Southampton are investing heavily in their women’s setup and have big ambitions for them
‘Southampton is synonymous with developing talent,’ says Spacey-Cale.
Sports scientist Laura Bowen, meanwhile, is now one of eight full-time staff members after she moved across from Ralph Hasenhuttl’s team. Spacey-Cale also used lockdown to furnish her own version of the Southampton Playbook.
None of this comes cheap and in January Southampton reported losses of £76.1 million.
The club has invested heavily in their women’s set-up and, without promotion, they have been hit harder than most.
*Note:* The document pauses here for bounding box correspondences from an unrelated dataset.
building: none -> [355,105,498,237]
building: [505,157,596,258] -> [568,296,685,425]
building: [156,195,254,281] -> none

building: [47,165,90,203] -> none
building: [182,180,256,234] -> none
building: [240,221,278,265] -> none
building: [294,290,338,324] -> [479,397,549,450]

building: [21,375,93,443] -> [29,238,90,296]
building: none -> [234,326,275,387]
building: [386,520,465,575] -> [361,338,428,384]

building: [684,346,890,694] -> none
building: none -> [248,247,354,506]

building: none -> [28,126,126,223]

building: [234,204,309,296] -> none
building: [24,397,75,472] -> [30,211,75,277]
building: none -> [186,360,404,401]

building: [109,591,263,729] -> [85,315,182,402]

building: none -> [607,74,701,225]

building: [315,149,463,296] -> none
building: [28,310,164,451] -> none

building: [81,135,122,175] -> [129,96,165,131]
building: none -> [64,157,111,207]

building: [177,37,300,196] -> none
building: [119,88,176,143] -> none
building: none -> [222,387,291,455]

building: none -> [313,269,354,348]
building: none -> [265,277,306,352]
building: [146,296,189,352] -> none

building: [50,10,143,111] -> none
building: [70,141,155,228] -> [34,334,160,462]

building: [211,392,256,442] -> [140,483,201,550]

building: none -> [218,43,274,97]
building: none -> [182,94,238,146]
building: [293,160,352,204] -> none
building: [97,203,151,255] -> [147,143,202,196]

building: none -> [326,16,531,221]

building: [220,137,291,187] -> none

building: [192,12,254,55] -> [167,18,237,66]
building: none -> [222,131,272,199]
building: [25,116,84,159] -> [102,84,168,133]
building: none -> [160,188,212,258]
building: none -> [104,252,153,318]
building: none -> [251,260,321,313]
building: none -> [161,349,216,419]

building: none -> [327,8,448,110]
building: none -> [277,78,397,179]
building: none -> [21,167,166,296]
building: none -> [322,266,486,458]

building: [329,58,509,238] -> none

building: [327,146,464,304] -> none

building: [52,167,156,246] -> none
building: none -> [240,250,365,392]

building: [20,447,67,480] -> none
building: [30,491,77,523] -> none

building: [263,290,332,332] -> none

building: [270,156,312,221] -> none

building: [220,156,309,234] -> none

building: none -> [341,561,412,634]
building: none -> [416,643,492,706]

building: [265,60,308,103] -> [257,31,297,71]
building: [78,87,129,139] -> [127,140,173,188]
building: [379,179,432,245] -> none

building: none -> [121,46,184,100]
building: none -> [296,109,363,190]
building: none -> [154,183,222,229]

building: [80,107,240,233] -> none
Yeovil prove that not even a ticket to the WSL offers immunity from financial strife — they needed FA funds to finish the 2018-19 top-flight season.
Southampton lead their fourth tier division on both occasions when the league shut down
Saints will hope the roots they have planted will sustain their push, especially now the pot of gold shines brighter than ever.
This week marks 10 years of the WSL, which recently signed a groundbreaking £24m deal with Sky Sports and the BBC.
For Southampton, next week’s fourth-round clash with second-tier Lewes will be another useful yardstick.
‘We’ll trust the process,’ says Spacey-Cale. ‘And try to be, in 10 years’ time, a leading light in the women’s game.’